• **What is being asked**: Write every line below out again exactly, images omitted.

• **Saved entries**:

------------------------------------------------

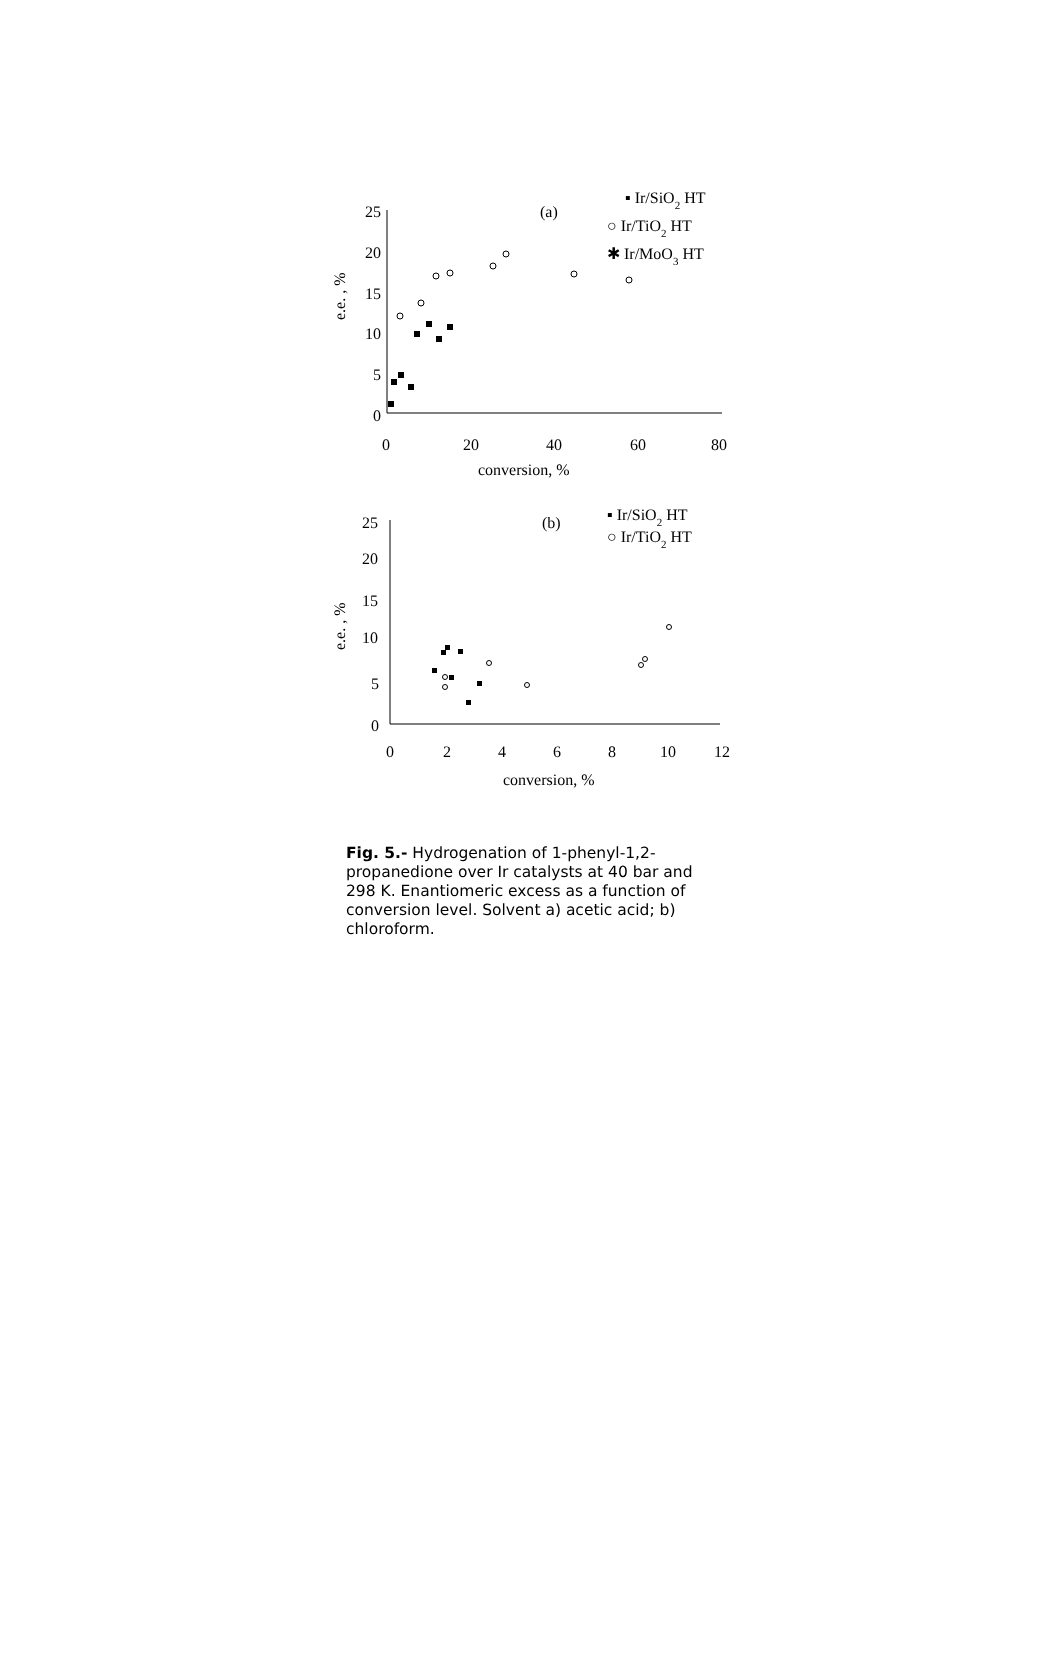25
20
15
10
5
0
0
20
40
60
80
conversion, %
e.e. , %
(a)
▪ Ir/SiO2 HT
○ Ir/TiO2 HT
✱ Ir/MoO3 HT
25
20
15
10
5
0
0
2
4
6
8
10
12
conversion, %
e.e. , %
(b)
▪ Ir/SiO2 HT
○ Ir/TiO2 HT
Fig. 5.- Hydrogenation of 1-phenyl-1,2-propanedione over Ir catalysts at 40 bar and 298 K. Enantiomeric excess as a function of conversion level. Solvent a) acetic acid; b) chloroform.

------------------------------------------------

• **Exercise result**:
25
20
15
10
5
0
0
20
40
60
80
conversion, %
e.e. , %
(a)
▪ Ir/SiO2 HT
○ Ir/TiO2 HT
✱ Ir/MoO3 HT
25
20
15
10
5
0
0
2
4
6
8
10
12
conversion, %
e.e. , %
(b)
▪ Ir/SiO2 HT
○ Ir/TiO2 HT
Fig. 5.- Hydrogenation of 1-phenyl-1,2-propanedione over Ir catalysts at 40 bar and 298 K. Enantiomeric excess as a function of conversion level. Solvent a) acetic acid; b) chloroform.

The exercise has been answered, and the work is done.